----- EXCERPT TO READ
Monday 21 September 2009

Swiss private banks lower client requisites

While traditionally targeting those with at least one million Swiss francs (S$1.37 million) to invest, firms including Banque Privee Edmond de Rothschild and Credit Suisse Group AG are quietly wooing people with less than half that amount as the financial crisis and attacks on banking secrecy squeeze existing clients.

1 comment:

Guanyu said...

Swiss private banks lower client requisites

Bloomberg
18 September 2009

(GENEVA) Swiss private banks, long the home of numbered accounts for the jet set, are going down market.

While traditionally targeting those with at least one million Swiss francs (S$1.37 million) to invest, firms including Banque Privee Edmond de Rothschild and Credit Suisse Group AG are quietly wooing people with less than half that amount as the financial crisis and attacks on banking secrecy squeeze existing clients.
----------
----- RECORDS FOR THE TASK
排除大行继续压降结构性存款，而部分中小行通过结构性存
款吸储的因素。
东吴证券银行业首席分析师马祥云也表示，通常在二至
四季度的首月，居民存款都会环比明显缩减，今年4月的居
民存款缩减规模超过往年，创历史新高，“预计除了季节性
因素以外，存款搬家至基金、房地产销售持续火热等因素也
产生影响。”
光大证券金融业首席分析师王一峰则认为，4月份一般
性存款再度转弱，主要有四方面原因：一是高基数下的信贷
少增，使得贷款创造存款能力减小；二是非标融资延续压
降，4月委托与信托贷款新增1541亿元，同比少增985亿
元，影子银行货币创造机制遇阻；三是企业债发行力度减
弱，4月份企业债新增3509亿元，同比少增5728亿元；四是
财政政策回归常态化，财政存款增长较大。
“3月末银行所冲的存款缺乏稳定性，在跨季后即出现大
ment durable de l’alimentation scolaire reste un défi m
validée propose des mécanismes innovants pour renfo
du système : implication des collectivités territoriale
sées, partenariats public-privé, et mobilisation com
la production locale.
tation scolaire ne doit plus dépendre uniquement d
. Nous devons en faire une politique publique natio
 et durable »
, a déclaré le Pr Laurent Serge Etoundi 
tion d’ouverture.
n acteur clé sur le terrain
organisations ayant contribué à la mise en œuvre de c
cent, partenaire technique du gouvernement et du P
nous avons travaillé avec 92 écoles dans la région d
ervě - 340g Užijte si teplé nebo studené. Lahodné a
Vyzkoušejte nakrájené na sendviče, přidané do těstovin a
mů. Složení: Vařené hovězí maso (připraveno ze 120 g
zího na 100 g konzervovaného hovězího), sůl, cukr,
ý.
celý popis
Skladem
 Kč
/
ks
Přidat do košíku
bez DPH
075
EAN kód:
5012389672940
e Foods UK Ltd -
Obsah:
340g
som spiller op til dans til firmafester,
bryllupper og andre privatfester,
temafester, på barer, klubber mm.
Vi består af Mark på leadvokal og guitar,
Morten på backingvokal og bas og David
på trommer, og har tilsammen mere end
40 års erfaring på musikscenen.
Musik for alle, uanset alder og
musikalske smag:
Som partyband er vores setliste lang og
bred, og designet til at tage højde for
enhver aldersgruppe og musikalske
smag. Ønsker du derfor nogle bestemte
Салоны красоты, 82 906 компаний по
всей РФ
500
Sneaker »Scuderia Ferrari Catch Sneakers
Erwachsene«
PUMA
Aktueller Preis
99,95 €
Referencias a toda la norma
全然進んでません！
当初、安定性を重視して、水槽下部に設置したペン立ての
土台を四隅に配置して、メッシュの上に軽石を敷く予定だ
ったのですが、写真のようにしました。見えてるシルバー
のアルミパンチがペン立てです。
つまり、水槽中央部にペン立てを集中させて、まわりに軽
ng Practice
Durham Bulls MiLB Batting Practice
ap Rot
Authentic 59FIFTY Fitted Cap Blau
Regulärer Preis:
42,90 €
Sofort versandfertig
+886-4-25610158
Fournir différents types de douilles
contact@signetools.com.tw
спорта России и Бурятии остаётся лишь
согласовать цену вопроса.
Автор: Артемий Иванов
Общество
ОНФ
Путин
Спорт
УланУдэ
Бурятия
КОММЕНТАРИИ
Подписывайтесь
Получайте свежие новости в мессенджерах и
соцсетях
----------
- _ACTIVITY LIST_
A - Lay out as a JSON list of strings the portion of the records that runs from their first line through the line containing "nous avons travaillé", both ends included, with one string per line and blank lines omitted.
B - Proceed with the article on Swiss private banks lowering client requirements, picking up after its final sentence.
The text about Swiss private banks and the records are unrelated to each other.

- _RESULTS OF THE EXERCISE_
A -
[
  "排除大行继续压降结构性存款，而部分中小行通过结构性存",
  "款吸储的因素。",
  "东吴证券银行业首席分析师马祥云也表示，通常在二至",
  "四季度的首月，居民存款都会环比明显缩减，今年4月的居",
  "民存款缩减规模超过往年，创历史新高，“预计除了季节性",
  "因素以外，存款搬家至基金、房地产销售持续火热等因素也",
  "产生影响。”",
  "光大证券金融业首席分析师王一峰则认为，4月份一般",
  "性存款再度转弱，主要有四方面原因：一是高基数下的信贷",
  "少增，使得贷款创造存款能力减小；二是非标融资延续压",
  "降，4月委托与信托贷款新增1541亿元，同比少增985亿",
  "元，影子银行货币创造机制遇阻；三是企业债发行力度减",
  "弱，4月份企业债新增3509亿元，同比少增5728亿元；四是",
  "财政政策回归常态化，财政存款增长较大。",
  "“3月末银行所冲的存款缺乏稳定性，在跨季后即出现大",
  "ment durable de l’alimentation scolaire reste un défi m",
  "validée propose des mécanismes innovants pour renfo",
  "du système : implication des collectivités territoriale",
  "sées, partenariats public-privé, et mobilisation com",
  "la production locale.",
  "tation scolaire ne doit plus dépendre uniquement d",
  ". Nous devons en faire une politique publique natio",
  " et durable »",
  ", a déclaré le Pr Laurent Serge Etoundi ",
  "tion d’ouverture.",
  "n acteur clé sur le terrain",
  "organisations ayant contribué à la mise en œuvre de c",
  "cent, partenaire technique du gouvernement et du P",
  "nous avons travaillé avec 92 écoles dans la région d"
]

B -
‘There are two badly kept little secrets,’ said Graham Harvey, director at Scorpio Partnership Ltd, a London-based wealth management adviser. ‘A good chunk of private banking clients are way below the investment threshold, more so because of the financial crisis. And secondly, they can be more profitable.’

The so-called mass affluent market offers banks a chance to gather assets and bolster fees after plunging financial markets, a Boston Consulting Group study found, destroyed more than US$12.3 trillion of wealth worldwide last year. The number of millionaires dropped 15 per cent to 8.6 million last year, according to a June survey by Capgemini SA and Merrill Lynch.

Swiss banks aren’t alone in chasing less wealthy customers. A Scorpio survey last year found that initial investments at 25 UK wealth managers were half the advertised minimum.

‘People think that you need two or five million’ francs to open an account, said Boris Collardi, chief executive officer of Zurich-based Julius Baer Holding AG’s Swiss private bank. ‘You don’t.’

Julius Baer, which is splitting its private banking and asset management businesses this month, will look at clients with 500,000 francs if they have the ‘potential’ to multiply their assets, Mr. Collardi said at a private banking conference this month in Zurich.

The new paradigm comes at a time when Switzerland’s pre-eminence as a wealth management centre is threatened by pressure from the US, Germany and France to weaken bank secrecy laws. Swiss banks oversee US$2 trillion, or 27 per cent of the world’s privately held offshore assets. Private banks are also facing competition at home from cantonal banks and cooperative institutions such as St Gallen-based Raiffeisen Switzerland.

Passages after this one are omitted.